External Work = H(1+1) = 2H
Internal Work = 29m where m is the plastic moment of the wall per inch.

m = phi*Z*Fy = 0.9(0.25)2/4*50,000 = 703"#/"
H = 14.5m = 10,195#
M_ult = 2H = 20,390"#

The eccentricity of load P was not specified, but P*e = M_ult/SF


BA

 

[BAretired]

Correction:
m = phi*Z*Fy = 0.9(0.25)²/4*50,000 = 703"#/"

In arriving at Internal Work, I assumed yield lines at 45^o from the corners of the plate. The yield lines formed a trapezoid top and bottom and three triangles each side of the plate.

BA

 

[jeff91]

Frankly, I think everyone is looking at this detail in a more complicated way than it needs to be. I would like to offer three thoughts with regard to the detail. First, the angle is located only 1" from the end of the HSS where there is located a cap plate. The cap plate will provide substantial stiffening to the end of the member and will reduce the bending stress in the sidewall of the HSS. Second, if you want a simplified/conservative approach to determine the bending stress in the sidewall consider the wall as a simply supported beam spanning between the top and bottom of the HSSS subjected to a concentrated moment at midspan. The eccentricity of the applied load is not shown but if we assume the sketch is to scale it appears to be about 2 inches. This results in an applied moment of 2 kips x 2" = 4 kin (using the 2000 lbs per angle listed above). This results in a maximum moment in the sidewall of M/2 = 2 k in. If you assume an effective width of the sidewall equal to 5 inches then the section modulus is 5*.25^2/6 = .0520833 in^3. Subsequently this results in a bending stress of 2/.0520833 = 38.4 ksi. This is a relatively high stress but it is still less than .90*Fy = .90*46 = 41.4 ksi. Lastly, a simple check on tear-out could be determined by approximating the force in the vertical leg and dividing by the perimeter length of the portion of the angle in tension. Then compare this stress to a rupture allowable of .30Fu. The 4 k in moment results in an approximate flange force of 4/2 = 2 kips. The perimeter length of the tension side of the angle = 2.068 + .5 + 2.068 = 4.636 in. The force per unit length along the tension side of the angle = 2/4.636 = .43 kips/in. This results in a rupture stress of .43/.25 = 1.72 ksi. Which is relatively low.

 

[ishvaaag]

BAretired, please, from where do you find

Internal Work = 29m where m is the plastic moment of the wall per inch?

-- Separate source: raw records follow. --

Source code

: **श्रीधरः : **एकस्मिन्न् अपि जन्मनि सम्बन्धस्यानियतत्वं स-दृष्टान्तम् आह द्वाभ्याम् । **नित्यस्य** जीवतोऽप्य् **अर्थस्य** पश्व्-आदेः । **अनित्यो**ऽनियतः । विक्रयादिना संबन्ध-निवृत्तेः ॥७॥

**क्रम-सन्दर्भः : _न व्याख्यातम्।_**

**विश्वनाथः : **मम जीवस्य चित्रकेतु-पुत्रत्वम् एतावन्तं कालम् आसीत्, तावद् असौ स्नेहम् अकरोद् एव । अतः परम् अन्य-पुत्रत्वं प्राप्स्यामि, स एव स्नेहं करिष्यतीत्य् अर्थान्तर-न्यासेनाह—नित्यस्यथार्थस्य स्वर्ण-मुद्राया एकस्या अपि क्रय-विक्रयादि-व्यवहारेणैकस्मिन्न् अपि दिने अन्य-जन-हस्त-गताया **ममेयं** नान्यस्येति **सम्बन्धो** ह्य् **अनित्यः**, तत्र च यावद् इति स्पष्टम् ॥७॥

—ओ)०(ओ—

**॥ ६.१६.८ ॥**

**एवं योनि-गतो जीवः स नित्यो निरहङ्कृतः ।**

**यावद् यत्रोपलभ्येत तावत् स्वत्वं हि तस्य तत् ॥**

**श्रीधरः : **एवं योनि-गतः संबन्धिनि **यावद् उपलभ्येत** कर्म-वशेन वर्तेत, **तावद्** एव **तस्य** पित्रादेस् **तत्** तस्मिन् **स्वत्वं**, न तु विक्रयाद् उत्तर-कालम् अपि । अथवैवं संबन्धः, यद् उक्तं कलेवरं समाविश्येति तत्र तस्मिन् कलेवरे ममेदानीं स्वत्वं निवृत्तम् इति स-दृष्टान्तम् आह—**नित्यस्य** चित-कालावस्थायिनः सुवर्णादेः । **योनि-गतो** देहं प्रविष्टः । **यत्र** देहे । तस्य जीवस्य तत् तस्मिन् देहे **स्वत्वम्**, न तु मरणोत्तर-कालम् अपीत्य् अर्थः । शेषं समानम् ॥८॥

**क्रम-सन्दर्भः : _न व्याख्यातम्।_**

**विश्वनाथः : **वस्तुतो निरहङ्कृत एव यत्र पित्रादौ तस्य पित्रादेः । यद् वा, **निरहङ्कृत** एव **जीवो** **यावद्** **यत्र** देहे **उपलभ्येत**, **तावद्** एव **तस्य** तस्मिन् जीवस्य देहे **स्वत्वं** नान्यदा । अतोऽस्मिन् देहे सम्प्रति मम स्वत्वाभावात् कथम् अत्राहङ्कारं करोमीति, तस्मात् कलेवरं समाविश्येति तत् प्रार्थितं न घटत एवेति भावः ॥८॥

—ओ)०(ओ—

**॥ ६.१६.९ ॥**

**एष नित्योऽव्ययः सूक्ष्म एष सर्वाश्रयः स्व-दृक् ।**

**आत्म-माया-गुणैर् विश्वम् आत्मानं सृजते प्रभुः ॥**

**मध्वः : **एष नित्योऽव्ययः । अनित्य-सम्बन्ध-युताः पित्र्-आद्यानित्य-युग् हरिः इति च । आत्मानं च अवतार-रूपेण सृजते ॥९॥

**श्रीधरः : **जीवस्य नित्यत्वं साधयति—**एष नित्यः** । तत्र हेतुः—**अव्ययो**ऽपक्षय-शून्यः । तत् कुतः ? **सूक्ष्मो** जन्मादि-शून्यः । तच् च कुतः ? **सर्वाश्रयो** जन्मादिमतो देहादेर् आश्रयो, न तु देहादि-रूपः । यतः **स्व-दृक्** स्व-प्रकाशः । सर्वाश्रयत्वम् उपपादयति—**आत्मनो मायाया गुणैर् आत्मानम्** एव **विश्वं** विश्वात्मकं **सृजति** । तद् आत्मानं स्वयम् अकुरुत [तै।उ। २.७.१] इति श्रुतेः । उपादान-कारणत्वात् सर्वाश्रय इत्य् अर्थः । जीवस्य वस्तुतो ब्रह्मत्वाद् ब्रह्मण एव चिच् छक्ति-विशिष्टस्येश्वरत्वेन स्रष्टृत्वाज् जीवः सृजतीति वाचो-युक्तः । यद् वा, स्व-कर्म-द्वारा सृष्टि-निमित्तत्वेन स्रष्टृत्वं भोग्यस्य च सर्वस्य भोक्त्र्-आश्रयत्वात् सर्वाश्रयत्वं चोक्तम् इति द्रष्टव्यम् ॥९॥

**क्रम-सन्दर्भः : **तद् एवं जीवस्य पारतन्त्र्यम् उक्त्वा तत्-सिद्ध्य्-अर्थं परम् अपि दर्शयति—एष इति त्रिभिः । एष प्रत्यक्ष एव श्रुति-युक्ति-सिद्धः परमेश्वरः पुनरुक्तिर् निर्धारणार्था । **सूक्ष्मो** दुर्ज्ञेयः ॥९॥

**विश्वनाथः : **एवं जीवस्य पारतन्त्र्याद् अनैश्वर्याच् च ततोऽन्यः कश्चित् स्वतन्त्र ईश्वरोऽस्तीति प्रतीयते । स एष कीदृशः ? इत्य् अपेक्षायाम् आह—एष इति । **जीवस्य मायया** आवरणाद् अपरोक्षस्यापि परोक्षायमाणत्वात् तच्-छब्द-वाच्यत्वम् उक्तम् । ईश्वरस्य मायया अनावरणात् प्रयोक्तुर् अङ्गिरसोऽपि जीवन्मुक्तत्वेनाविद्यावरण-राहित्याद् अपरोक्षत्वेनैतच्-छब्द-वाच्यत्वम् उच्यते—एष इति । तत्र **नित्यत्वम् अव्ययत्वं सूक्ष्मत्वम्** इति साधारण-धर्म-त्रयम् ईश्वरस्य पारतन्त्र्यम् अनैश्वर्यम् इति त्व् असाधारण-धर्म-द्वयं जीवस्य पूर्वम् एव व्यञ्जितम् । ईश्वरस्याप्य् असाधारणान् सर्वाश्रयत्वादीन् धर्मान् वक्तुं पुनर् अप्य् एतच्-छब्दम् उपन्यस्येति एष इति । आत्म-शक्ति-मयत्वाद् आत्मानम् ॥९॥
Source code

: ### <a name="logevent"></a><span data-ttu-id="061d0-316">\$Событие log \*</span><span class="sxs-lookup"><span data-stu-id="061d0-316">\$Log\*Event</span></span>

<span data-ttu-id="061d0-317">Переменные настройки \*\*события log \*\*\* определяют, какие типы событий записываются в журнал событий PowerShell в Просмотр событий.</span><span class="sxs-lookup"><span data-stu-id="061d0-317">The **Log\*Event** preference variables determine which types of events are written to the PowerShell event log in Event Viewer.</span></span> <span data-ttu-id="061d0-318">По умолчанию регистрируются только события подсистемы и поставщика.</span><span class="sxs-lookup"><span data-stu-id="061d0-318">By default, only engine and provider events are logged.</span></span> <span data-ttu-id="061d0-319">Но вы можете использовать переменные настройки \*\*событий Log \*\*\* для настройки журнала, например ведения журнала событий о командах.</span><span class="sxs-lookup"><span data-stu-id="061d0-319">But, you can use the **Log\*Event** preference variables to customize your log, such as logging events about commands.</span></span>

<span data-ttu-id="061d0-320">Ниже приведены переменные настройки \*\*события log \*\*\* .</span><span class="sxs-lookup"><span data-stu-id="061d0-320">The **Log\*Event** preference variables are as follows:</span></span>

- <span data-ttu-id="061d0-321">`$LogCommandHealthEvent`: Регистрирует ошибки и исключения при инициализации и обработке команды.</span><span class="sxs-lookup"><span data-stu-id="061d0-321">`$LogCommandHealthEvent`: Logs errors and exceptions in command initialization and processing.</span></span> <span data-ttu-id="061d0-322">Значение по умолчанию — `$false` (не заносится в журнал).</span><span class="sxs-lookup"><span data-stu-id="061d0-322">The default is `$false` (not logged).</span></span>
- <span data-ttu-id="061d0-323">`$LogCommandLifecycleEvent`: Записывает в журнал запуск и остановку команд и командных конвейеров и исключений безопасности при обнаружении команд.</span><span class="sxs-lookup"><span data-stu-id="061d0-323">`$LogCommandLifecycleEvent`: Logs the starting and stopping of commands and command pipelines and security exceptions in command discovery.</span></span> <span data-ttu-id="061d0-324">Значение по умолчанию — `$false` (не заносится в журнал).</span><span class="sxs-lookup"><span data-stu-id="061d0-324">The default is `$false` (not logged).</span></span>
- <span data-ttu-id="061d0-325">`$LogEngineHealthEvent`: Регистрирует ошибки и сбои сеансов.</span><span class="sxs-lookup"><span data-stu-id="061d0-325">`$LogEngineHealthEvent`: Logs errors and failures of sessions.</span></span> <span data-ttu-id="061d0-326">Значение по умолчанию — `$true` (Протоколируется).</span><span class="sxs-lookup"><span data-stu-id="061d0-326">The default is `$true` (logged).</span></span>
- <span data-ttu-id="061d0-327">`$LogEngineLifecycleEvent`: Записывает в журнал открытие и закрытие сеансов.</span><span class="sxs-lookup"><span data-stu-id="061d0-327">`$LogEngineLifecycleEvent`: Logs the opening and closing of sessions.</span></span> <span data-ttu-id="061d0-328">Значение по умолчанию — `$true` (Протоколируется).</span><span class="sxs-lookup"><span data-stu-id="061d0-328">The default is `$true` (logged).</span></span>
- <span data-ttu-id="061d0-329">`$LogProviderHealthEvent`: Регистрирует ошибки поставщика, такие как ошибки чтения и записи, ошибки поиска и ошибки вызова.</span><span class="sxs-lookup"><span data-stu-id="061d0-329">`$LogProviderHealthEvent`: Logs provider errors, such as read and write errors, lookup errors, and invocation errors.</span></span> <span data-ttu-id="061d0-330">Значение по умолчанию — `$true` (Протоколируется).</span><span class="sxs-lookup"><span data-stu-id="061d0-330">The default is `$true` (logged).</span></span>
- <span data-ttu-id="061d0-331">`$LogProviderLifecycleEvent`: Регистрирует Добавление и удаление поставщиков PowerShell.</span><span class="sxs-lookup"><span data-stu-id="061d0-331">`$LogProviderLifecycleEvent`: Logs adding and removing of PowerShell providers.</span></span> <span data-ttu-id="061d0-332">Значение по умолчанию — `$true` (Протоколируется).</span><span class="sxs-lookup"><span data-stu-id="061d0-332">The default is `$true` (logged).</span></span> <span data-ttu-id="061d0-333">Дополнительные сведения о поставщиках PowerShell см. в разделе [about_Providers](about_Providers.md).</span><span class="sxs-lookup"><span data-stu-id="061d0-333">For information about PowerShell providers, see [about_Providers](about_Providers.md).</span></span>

Is it that you have some formula for the case? Other than that we need to formulate all the rotations (both at the load applying plane and at each yield line dihedral) as a function of the deformed trial geometry, then whilst meeting equilibriums seeking between the cases we try what is the one of the minimum internal work ...

 

[BAretired]

ishvaaag,

The attached sketch shows the location of assumed yield lines. Internal Work for each segment is defined as L*m*theta where theta is the angular rotation of the segment.

Dimension 'x' was first assumed to be 2" which led to an Internal Work of 29m.

Differentiating IW with respect to x and setting the result equal to zero indicates that a lesser value of x will be more critical. So Internal Work on this revised basis turned out to be 28.7m, not much different than before.

BA

 

[ishvaaag]

I will study it ... thanks, BAretired.